Birding El Real and Rancho Frío, a report by Euclides Campos

After being in El Real last month, I decided to do some birding in the highlands of eastern Panama, specifically above Rancho Plástico, with Alex Guevara and Ramiro Duque. Our expedition started on September 15th arriving at Rancho Frío late in the afternoon. The following day in the morning Slate-throated Gnatcatchers, Purple Honeycreepers, Scarlet-browed Tanagers, and Western Sirystes were moving around the station. During our hike to Rancho Plástico the same day, Wing-banded Antbirds gave us some great views and a Yellow- browed Shrike Vireo was heard in the distance. In the afternoon at a lookout close to Rancho Plástico, Great Green Macaws and Red-and-green Macaws were flying around, and at dusk a group of Tawny-faced Quails were singing close to our tent.

On September 17th we headed further up from our camp site where we saw Black-crowned Antpittas, Immaculate Antbirds, and Dull-mantled Antbirds. A single Green Manakin landed very close to us. In a mixed flock we encountered Red-headed Barbets, Lemon-spectacled Tanagers, Sharpbill and Yellow-green Grosbeak.

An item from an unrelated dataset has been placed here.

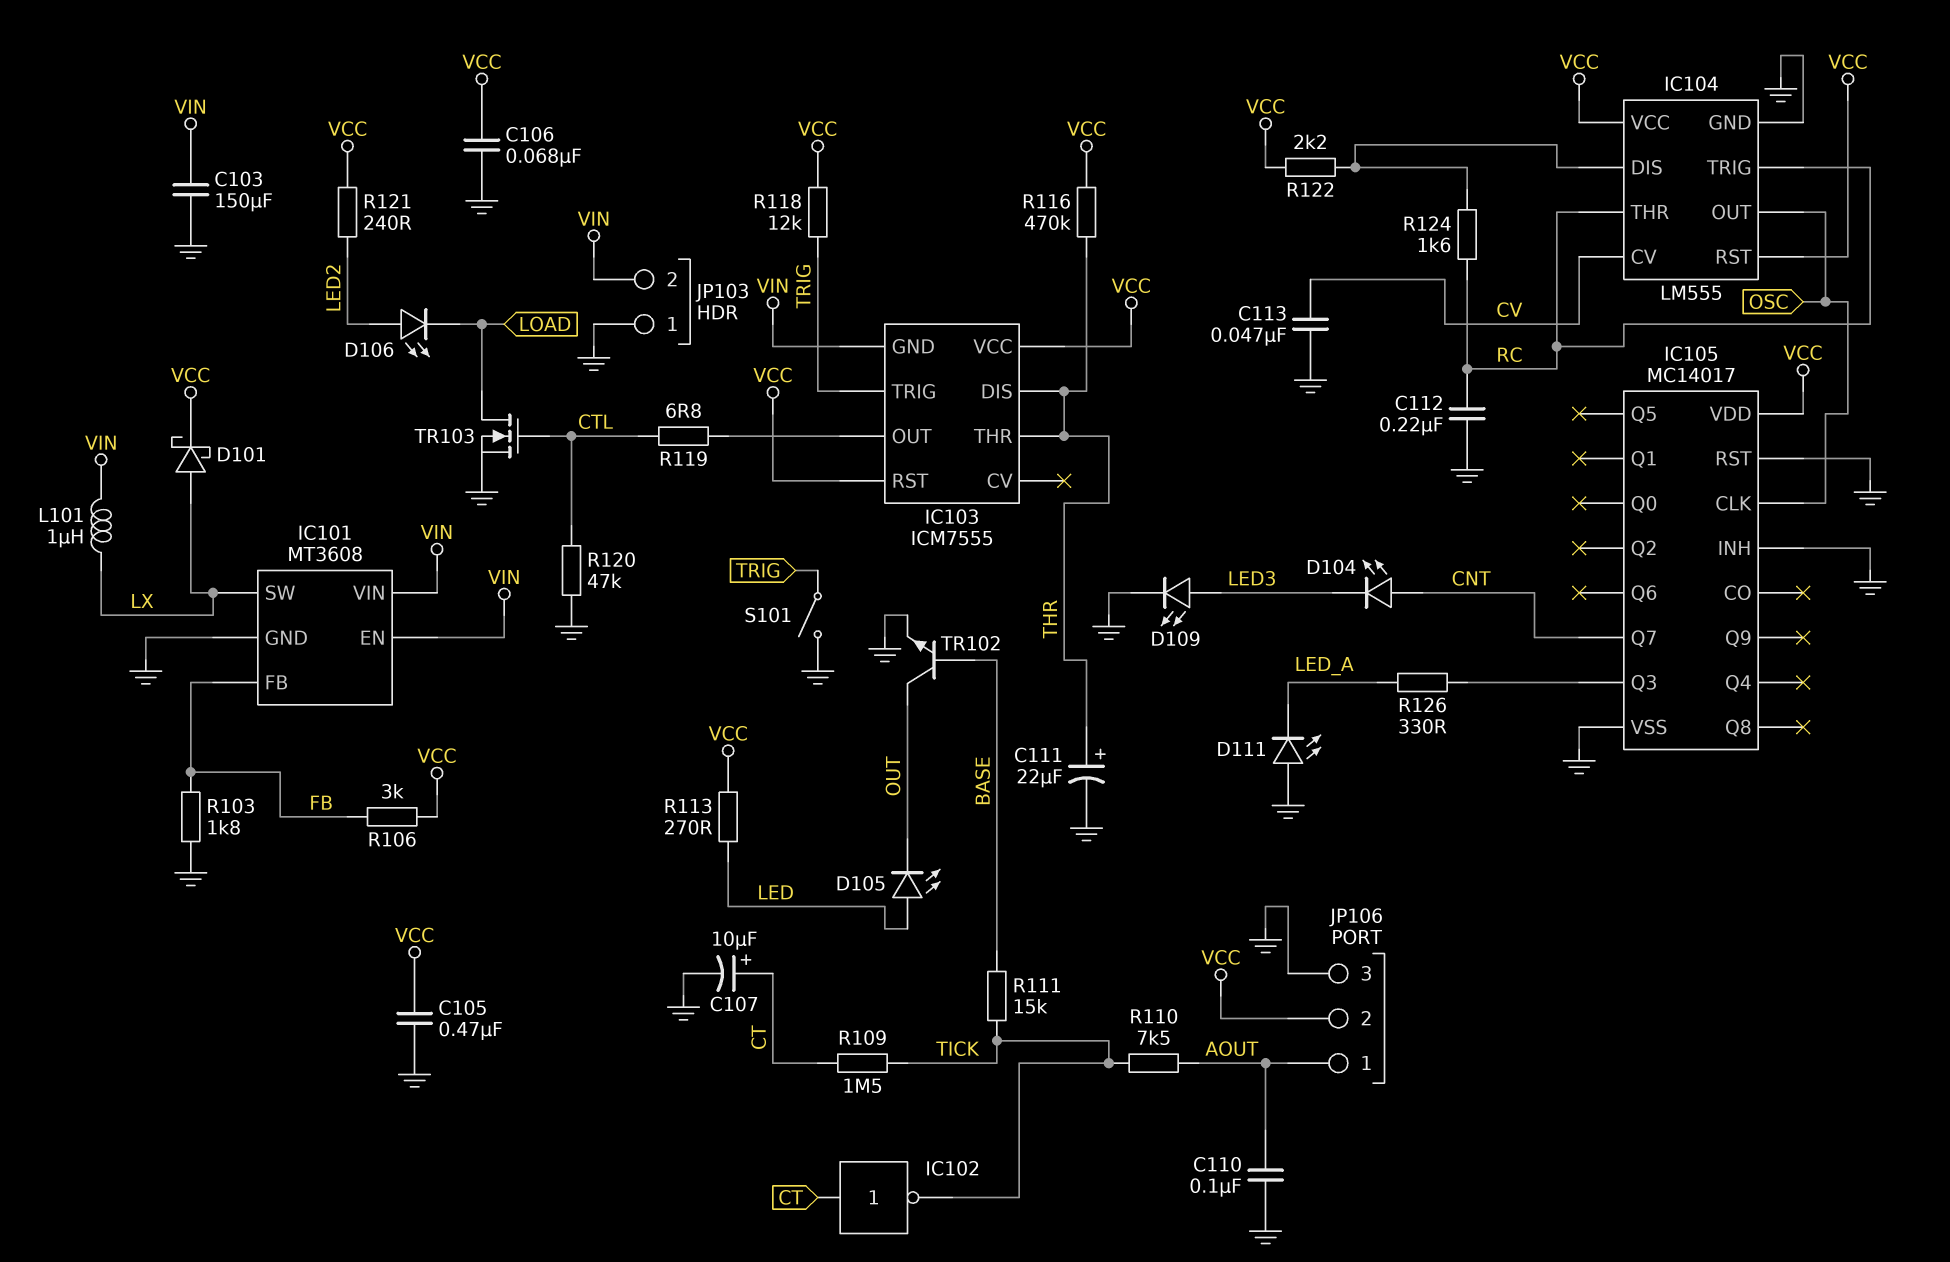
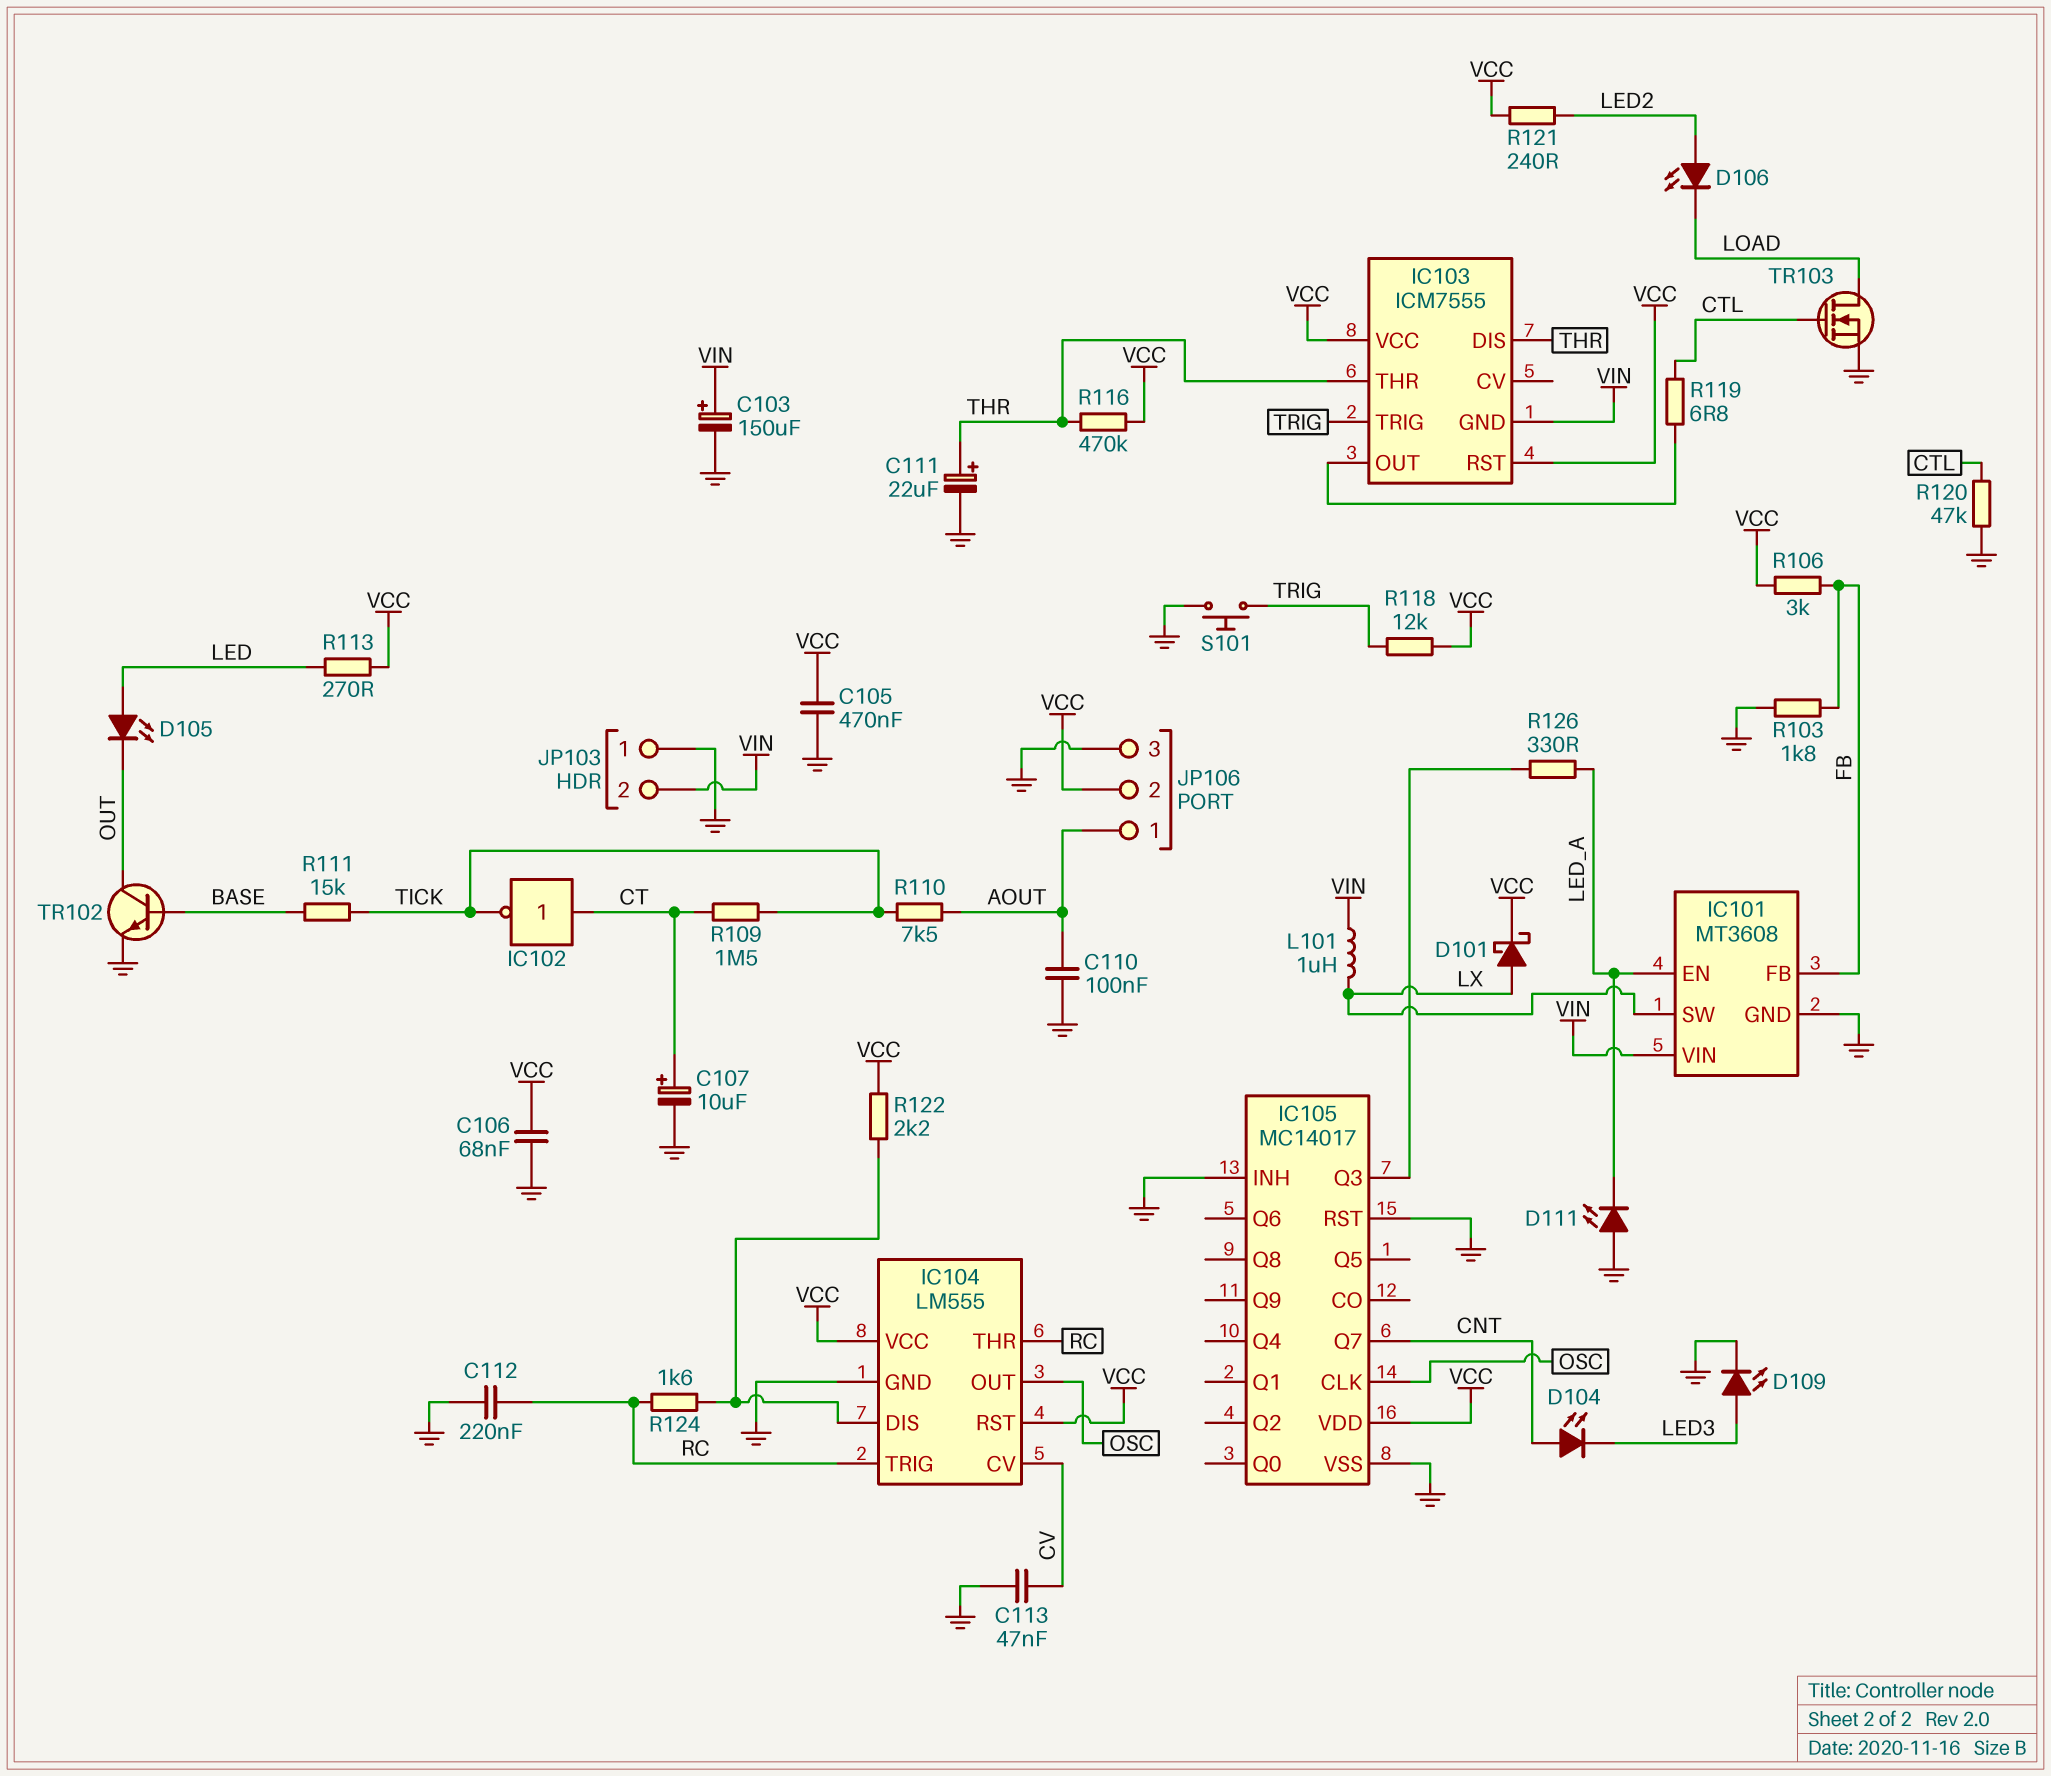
C103: 150uF (GND, VIN) -> 150uF (plus VIN, minus GND)
IC101 pin EN: VIN -> LED_A
S101: switch (GND, TRIG) -> button (GND, TRIG)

Around 11 in the morning we reached the mountain top which yielded some Darién specialties like the Sooty-headed Wren, Tooth-billed Hummingbird, Chocó Tapaculo, Greenish Puffleg and Pirre Bush Tanager. The same day we returned to Rancho Frío Station, and the next day we hiked the trail to the police station, where we got excellent views of some Saffron-headed Parrots eating Cecropia fruit that were spotted by our local guide Francisco Pizarro. Alex took pictures of them.

We decided to take it easy for a few days, but on Sept. 21st at El Real, we saw the female Ruby Topaz which I had seen on the previous month. Yellow-hooded Blackbirds, Large-billed Seedfinches and Rufous-tailed Jacamars amazed us. The last bird on our trip to El Real was a male Spectacled Parrotlet. We almost missed it!




On September 23 at La Palma on the road to Senon, a pair of Sooty-headed Tyrannulets were seen foraging at the edge of mangrove and second growth.